Well, damn. Seems we’ll be stuck on this spinning rock in space a while longer: humanity’s best shot at escape died a heavenly death this week. NASA announced it can’t fix the broken Kepler Spacecraft, tasked with solving an earth-shaking question, “Are Earths in the habitable zone of stars like our sun common or rare?”
Escape has been our thing for a while now. The Kepler mission (“A Search for Habitable Planets”) was just the latest. There was Icarus, of course. There are multiple religious or superstitious versions of an afterlife. There was the euphoria over the Age of Flight, illustrated in this comment by Jacques Alexandre César Charles, one of two balloonists on the first manned flight over Paris in 1783: “Nothing will ever quite equal that moment of total hilarity that filled my whole body at the moment of take-off. I felt we were flying away from the Earth and all its troubles for ever.

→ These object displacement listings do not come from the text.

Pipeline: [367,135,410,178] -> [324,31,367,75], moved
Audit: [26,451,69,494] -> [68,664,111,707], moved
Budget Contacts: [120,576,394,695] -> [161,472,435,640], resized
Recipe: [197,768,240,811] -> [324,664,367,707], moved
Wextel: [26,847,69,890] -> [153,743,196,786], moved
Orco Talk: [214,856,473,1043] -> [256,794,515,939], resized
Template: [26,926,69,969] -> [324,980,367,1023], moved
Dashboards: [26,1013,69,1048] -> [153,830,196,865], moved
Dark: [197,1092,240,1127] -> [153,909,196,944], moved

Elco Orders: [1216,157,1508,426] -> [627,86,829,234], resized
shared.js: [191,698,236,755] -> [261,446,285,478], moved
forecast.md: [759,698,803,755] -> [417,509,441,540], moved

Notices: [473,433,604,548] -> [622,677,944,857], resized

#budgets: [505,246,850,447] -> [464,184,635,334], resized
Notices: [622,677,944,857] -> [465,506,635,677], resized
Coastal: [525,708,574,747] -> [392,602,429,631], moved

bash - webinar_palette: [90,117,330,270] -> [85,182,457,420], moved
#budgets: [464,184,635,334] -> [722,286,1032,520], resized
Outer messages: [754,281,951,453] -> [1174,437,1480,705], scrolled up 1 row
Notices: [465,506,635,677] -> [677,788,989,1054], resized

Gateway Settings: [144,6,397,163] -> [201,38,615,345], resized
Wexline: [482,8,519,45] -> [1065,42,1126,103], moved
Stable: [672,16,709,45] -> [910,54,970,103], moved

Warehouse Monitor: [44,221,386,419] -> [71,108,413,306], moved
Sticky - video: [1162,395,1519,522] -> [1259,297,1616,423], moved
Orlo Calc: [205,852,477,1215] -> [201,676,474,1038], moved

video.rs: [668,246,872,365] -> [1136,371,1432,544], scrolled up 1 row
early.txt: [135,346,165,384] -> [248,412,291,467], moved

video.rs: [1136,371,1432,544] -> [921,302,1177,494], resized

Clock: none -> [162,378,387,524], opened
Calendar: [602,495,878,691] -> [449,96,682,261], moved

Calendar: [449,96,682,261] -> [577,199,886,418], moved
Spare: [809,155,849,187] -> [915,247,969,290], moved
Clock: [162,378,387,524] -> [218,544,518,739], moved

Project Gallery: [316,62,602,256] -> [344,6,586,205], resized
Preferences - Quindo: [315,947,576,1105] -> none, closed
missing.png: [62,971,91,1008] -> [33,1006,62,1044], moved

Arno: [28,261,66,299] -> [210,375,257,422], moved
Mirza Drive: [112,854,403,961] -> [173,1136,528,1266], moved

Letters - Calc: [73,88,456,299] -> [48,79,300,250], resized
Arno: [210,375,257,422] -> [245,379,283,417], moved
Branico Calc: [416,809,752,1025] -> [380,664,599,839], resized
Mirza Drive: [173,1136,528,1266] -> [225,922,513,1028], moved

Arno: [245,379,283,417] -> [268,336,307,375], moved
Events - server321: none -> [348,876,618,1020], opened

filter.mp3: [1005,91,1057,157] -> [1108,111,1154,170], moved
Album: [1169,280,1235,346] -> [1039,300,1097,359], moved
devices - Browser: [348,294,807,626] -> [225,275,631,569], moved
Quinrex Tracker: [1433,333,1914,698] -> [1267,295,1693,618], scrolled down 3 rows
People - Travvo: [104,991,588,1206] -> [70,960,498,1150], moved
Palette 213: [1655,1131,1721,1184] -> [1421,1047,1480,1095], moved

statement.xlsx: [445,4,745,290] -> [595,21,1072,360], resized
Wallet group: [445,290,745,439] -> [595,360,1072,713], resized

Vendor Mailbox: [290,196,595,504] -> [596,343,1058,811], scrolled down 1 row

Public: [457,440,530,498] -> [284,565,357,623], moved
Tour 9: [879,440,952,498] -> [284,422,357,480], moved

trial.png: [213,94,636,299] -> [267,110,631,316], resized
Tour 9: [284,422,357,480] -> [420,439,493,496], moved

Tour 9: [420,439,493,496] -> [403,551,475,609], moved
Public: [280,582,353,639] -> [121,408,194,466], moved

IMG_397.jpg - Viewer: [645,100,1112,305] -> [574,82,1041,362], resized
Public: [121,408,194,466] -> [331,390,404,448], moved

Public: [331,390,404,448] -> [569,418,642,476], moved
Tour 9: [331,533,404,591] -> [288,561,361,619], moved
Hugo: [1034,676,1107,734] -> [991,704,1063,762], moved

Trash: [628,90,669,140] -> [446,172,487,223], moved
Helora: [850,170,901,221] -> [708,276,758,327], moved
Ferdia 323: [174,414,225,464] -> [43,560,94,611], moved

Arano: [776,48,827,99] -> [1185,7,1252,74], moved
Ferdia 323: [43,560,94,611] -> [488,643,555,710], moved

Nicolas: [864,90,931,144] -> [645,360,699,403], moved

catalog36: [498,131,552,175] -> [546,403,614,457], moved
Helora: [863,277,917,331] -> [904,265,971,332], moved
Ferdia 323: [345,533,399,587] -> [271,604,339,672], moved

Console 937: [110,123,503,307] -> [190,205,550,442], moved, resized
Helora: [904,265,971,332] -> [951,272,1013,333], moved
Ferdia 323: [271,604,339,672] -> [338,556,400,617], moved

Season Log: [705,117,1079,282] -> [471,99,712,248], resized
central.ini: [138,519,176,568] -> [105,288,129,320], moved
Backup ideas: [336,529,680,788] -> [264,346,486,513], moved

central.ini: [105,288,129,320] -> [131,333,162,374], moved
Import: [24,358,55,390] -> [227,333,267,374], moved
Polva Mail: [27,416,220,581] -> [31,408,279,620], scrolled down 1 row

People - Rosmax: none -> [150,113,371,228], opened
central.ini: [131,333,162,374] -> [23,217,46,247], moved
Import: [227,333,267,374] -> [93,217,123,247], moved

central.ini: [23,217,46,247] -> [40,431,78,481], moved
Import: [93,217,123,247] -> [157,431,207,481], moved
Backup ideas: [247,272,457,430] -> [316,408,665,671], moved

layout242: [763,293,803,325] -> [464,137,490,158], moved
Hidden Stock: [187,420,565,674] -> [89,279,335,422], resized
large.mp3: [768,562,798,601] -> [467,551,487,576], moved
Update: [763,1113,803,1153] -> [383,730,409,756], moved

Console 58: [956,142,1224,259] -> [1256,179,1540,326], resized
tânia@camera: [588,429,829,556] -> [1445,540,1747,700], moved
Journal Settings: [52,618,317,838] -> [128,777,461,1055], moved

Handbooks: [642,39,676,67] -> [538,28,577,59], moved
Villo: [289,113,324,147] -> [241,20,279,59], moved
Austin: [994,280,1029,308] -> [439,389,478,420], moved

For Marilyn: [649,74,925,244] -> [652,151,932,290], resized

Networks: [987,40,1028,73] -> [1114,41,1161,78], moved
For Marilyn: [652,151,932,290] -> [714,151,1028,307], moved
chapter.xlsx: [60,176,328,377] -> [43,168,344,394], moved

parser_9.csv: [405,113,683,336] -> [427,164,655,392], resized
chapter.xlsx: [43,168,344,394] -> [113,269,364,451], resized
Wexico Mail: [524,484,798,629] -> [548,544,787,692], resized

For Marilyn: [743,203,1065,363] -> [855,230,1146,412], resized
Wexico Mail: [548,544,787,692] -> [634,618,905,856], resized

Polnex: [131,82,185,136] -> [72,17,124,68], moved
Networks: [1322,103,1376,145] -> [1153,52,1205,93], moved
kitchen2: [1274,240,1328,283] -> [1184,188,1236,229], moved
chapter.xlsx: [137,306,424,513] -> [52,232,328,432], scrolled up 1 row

It was not mere delight. It was a sort of physical ecstasy. My companion Monsieur Robert murmured to me – I’m finished with the Earth.”*
Earth will be finished with us even if we aren’t finished with her, Stephen Hawking warned three years ago. Other modern doomsayers, such as scientist James Lovelock of Gaia fame, have said humankind has already passed the point of no return, that in the 21st Century we are already too near to, and moving too fast toward, the precipice of existence to turn back. Hawking is a tad more optimistic: our future is in space he says, but we really should not have “all our eggs” in the one basket of earth.
There is still a chance the Kepler mission will come through: data collected on the mission and yet to be analyzed may hold the answer, said Kepler’s science principal investigator in the press release.
* Page 161, Age of wonder by Richard Holmes.